Tuesday, August 20, 2019

Elizabeth Haynes - Never Alone

Sarah Carpenter lives in an isolated farmhouse in North Yorkshire and for the first time, after the death of her husband some years ago and her children, Louis and Kitty, leaving for university, she’s living alone. But she doesn’t consider herself lonely. She has two dogs, a wide network of friends and the support of her best friend, Sophie.
When an old acquaintance, Aiden Beck, needs somewhere to stay for a while, Sarah’s cottage seems ideal; and renewing her relationship with Aiden gives her a reason to smile again. It’s supposed to be temporary, but not everyone is comfortable with the arrangement: her children are wary of his motives, and Will Brewer, an old friend of her son’s, seems to have taken it upon himself to check up on Sarah at every opportunity. Even Sophie has grown remote and distant.
After Sophie disappears, it’s clear she hasn’t been entirely honest with anyone, including Will, who seems more concerned for Sarah’s safety than anyone else. As the weather closes in, events take a dramatic turn and Kitty too goes missing. Suddenly Sarah finds herself in terrible danger, unsure of who she can still trust.
But she isn’t facing this alone; she has Aiden, and Aiden offers the protection that Sarah needs. Doesn’t he?

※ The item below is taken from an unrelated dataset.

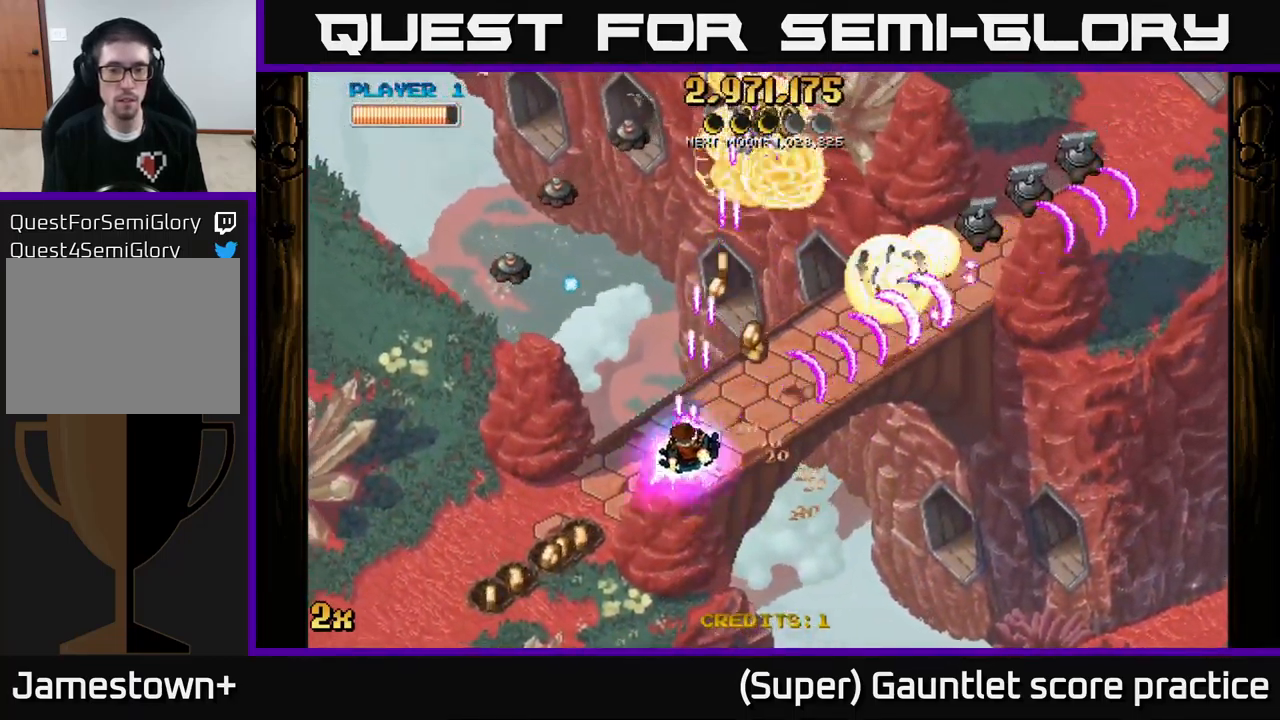
{"buttons": ["A"], "left_stick": "down-left", "events": []}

Comment: This is yet another book by this author I intended to read. Her thrillers are well thought and well structured (most of the time) and they always have characters that are somewhat easy to empathize with so I was looking for to read this story.

In this book we meet Sarah Carpenter, a widow who lives in her rural cottage and spends her days trying to do some work in her children's books while missing her children, one who barely speaks to her after the death of their father and the other who's in college.
A problem Sarah has is money and in order to reduce the debts her husband left, she accepts an old college friend as a rental even though he was actually someone she loved back in the day and doesn't feel how to face nowadays.
Sarah has her friend Sophie but she can't share some things with her regarding her past and after both Aiden, her new rental, and Will, a guy her son's age, return to the village, things start to become weird and both guys, even when it comes to Sophie. The guys also tend to show up unannounced in her cottage and she asks them not to but can Sarah expect things to change when she doesn't do it herself?

I think this book isn't as much a thriller in the sense whatever is going to happen might surprise you because it's unexpected or out of nowhere but mainly due to the character's attitudes and sense of guilt. It's quite something, in fact, to let your imagination and your thoughts get the best of you and even though there is a character in the novel who does act as stalker and is clearly not fully cognizant of their issues, I'd say the biggest enemy in the book is the fact people don't want to act, they don't want to face their problems and we prefer to ignore until it's not possible.

The machinations of the villain, if we can the character so, aren't always dangerous but they are intrusive and disturbing. This could have been easily solved by the main character but it's not because of what she doesn't feel like doing and because of what she keeps thinking she shouldn't have done in her past. Guilt and regret can be quite steady companions in people's lives and what made me think the most about this book is precisely that: how we let ourselves live and re-live some things on and on and that affects our judgment and sometimes out next choices. It's complicated but in this case, Sarah doesn't change her attitude on time because f how she feels.
Like another reader said in a review I checked, Sarah doesn't feel like reacting, she lets things develop as they are instead of solving them immediately and that happens with her relationship with others. But without this, the story wouldn't be as troublesome.

However, there are some things that don't feel very well done because of the way they are presented. It's quite obvious in some situations that some things can only happen with a lot of circumstantial coincidence. The plot really wouldn't last that long if not for a bit of inertia, actually. 
This means the story only goes as it does because we are told about secrets the characters have and why someone else shouldn't know about them and so on. I liked reading the book for this challenge, to understand the motivation the characters had to need to behave a certain way.

When I turned the last page, I thought the villain was not really a villain, just someone misunderstood, who was not taken care of and went a malicious path but his actions were very wrong and I accept how the author "solved" things. As for Sarah, our heroine, I can't tell if her path had a good resolution but at least she had possibilities. 
I wouldn't say this has the best plot ever butt he psychological side of things and the entertaining value made it a good story, in general, to have been read.